## How to complete this task
Below are some records. Reproduce them exactly from their first line through the line with "### DisMax Query Parser", inclusive.

## Source data
========

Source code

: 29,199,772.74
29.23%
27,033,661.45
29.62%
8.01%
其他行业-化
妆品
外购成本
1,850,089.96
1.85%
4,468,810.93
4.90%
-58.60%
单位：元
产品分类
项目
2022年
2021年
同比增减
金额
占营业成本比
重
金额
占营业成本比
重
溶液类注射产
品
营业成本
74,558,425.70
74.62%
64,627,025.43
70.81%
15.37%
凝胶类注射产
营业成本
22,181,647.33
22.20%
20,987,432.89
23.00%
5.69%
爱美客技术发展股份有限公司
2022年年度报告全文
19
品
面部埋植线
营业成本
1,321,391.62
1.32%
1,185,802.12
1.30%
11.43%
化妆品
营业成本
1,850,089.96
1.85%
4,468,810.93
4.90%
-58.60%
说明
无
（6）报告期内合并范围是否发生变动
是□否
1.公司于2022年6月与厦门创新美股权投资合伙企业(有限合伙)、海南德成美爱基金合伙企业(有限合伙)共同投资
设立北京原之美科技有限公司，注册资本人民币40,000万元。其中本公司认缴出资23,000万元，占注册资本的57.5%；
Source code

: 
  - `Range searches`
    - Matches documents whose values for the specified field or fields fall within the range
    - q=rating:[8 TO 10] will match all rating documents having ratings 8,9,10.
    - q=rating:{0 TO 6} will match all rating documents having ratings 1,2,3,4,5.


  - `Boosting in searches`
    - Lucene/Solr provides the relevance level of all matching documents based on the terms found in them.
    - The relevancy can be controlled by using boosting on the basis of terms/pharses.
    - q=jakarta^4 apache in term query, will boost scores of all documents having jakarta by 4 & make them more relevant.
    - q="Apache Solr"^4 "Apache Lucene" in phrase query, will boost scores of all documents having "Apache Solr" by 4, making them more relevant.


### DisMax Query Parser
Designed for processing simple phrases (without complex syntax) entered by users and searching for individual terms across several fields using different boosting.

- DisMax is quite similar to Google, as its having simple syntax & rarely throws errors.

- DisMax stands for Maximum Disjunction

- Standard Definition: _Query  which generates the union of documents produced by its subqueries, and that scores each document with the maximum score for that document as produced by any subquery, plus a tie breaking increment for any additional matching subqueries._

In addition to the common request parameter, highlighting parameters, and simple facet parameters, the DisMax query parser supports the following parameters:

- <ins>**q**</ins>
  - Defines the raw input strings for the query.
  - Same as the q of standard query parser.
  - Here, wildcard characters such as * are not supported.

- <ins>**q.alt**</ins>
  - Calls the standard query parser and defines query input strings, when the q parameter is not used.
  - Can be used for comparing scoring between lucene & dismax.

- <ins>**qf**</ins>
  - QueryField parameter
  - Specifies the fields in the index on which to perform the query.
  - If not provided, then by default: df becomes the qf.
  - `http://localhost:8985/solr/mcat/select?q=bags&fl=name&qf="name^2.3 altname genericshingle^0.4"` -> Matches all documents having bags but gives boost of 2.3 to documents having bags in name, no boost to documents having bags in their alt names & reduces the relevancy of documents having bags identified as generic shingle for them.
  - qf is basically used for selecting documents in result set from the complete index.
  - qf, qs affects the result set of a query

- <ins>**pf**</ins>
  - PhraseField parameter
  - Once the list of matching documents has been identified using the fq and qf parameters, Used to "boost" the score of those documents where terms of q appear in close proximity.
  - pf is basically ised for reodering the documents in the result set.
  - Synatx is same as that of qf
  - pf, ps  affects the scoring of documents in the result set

========

## Answer area
Source code

: 29,199,772.74
29.23%
27,033,661.45
29.62%
8.01%
其他行业-化
妆品
外购成本
1,850,089.96
1.85%
4,468,810.93
4.90%
-58.60%
单位：元
产品分类
项目
2022年
2021年
同比增减
金额
占营业成本比
重
金额
占营业成本比
重
溶液类注射产
品
营业成本
74,558,425.70
74.62%
64,627,025.43
70.81%
15.37%
凝胶类注射产
营业成本
22,181,647.33
22.20%
20,987,432.89
23.00%
5.69%
爱美客技术发展股份有限公司
2022年年度报告全文
19
品
面部埋植线
营业成本
1,321,391.62
1.32%
1,185,802.12
1.30%
11.43%
化妆品
营业成本
1,850,089.96
1.85%
4,468,810.93
4.90%
-58.60%
说明
无
（6）报告期内合并范围是否发生变动
是□否
1.公司于2022年6月与厦门创新美股权投资合伙企业(有限合伙)、海南德成美爱基金合伙企业(有限合伙)共同投资
设立北京原之美科技有限公司，注册资本人民币40,000万元。其中本公司认缴出资23,000万元，占注册资本的57.5%；
Source code

: 
  - `Range searches`
    - Matches documents whose values for the specified field or fields fall within the range
    - q=rating:[8 TO 10] will match all rating documents having ratings 8,9,10.
    - q=rating:{0 TO 6} will match all rating documents having ratings 1,2,3,4,5.


  - `Boosting in searches`
    - Lucene/Solr provides the relevance level of all matching documents based on the terms found in them.
    - The relevancy can be controlled by using boosting on the basis of terms/pharses.
    - q=jakarta^4 apache in term query, will boost scores of all documents having jakarta by 4 & make them more relevant.
    - q="Apache Solr"^4 "Apache Lucene" in phrase query, will boost scores of all documents having "Apache Solr" by 4, making them more relevant.


### DisMax Query Parser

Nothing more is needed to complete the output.